Disaster recovery»

This page outlines some considerations to take when creating a disaster recovery plan for your Spacelift installation. Because disaster recovery plans are very specific to your organization and the way that your are deploying Spacelift, this page does not provide step-by-step instructions for enabling disaster recovery, but instead aims to explain the parts of your Spacelift installation that you need to think about when planning for a disaster.

Stateless components»

Spacelift consists of the following stateless components:

The server.
The drain.
The scheduler.

These components do not store any data internally, and rely on the stateful components for storage. In the event of a disaster, you can simply deploy new copies of these components and point them at replacement dependencies.

You can also have backup copies of these components already deployed and ready. However please note that these components will only successfully start up if they are able to connect to a valid Postgres database.

Stateful components»

The two main stateful components in a Spacelift installation are:

The Postgres database.
The object storage buckets.

Database»

The Postgres database contains the main configuration information for your Spacelift installation. You should make sure it is backed up according to your standard organization requirements.
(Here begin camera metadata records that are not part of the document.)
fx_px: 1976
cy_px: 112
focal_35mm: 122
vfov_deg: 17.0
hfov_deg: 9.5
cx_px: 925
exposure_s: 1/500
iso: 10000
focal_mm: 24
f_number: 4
In the event of a disaster, you will want to make sure that this database is available to your replacement Spacelift services. Depending on your deployment scenario, this can involve options like the following:

Restoring the database from a recent backup.
Failing over to a secondary region.
Using a globally available database that is available from a backup region.

Object storage»

We use different object storage buckets for different purposes. Some of these buckets only contain short-lived data used for temporary processing within Spacelift, whereas other buckets contain more critical data that you will want to make sure is available in the event of a disaster. The following buckets contain critical data that you will not want to lose in the event of a disaster:

Modules.
Policy inputs.
Run logs.
States.

The loss of data in your other object storage buckets may lead to temporary issues like run failures, but will not cause a problem long term.
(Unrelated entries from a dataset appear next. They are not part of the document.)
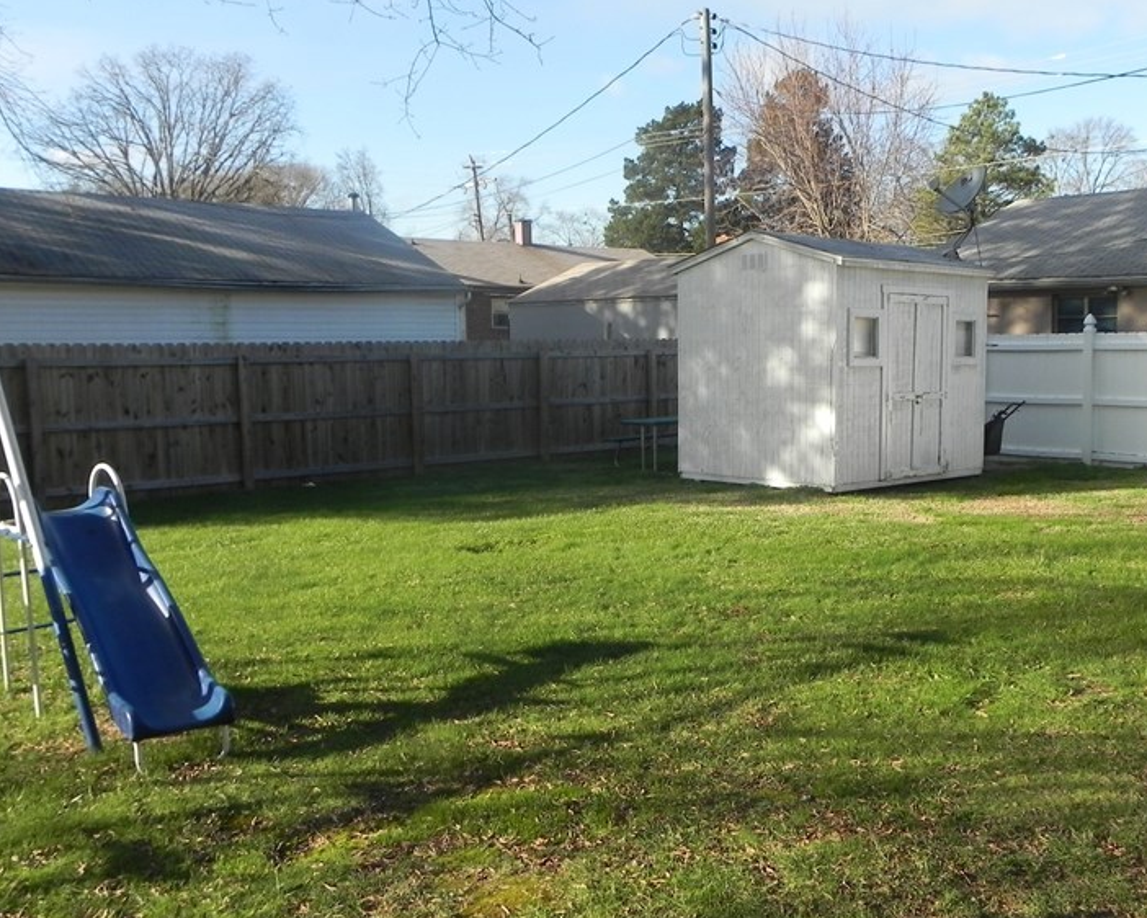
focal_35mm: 37
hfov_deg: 48.6
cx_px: 725
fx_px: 1256
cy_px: 490
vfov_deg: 40.1
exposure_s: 1/270
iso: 160
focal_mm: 4.6
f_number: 5.6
In the event of a disaster you will want to make sure that your object storage data is available to your replacement Spacelift services. This may involve using buckets that are automatically replicated across multiple regions, or by setting up replication to copy your data to one or more backup regions.

Info

If you are architecting a multi-region failover solution, you may want to consider setting up replication rules to copy objects back to your primary region in the case of a failover to your backup region. This means that if you want to later fail back to your primary region (particularly when running pre-planned DR tests) any data created in the backup region will be copied back.

Encryption»

In the event of a disaster, it is crucial that you have access to the key used to encrypt data in the Spacelift database.

KMS»

When using KMS keys for encryption, it is important to carefully choose between using a single or multi-region key because this property cannot be changed after key creation. If you want to setup a backup region for disaster recovery purposes, make sure to use a global key, and replicate that key to your backup region.

RSA»

When using RSA keys for encryption you should ensure that the RSA key you are using is available in the case of a disaster.

Message queues»

Although the message queues do technically store data, this information is generally very short-lived and it is not an issue if some data in your queues is lost during a disaster. In addition, when using the Postgres message queue implementation all of your queue data is stored in your Postgres database meaning that you only need to take the database into consideration.

Workers»

Built-in MQTT broker»

When using the built-in MQTT broker you do not need to do anything other than ensure that your Spacelift Server and MQTT broker DNS entries point at the correct services after disaster recovery. In this situation the workers should reconnect automatically, and failing that you can manually restart them.

IoT Core»

When using IoT Core as your MQTT broker there are a few other considerations to make:

You must setup a custom IoT broker domain configuration if you want to be able to failover to a backup region. This allows you to update your DNS to point at a backup region in the case of a disaster without needing to re-register your workers.
You should configure the MQTT_BROKER_ENDPOINT environment variable to point at your custom domain name.
You should configure the AWS_SECONDARY_REGION environment variable to point at your backup region. This ensures that your worker certificates are automatically replicated to your backup region.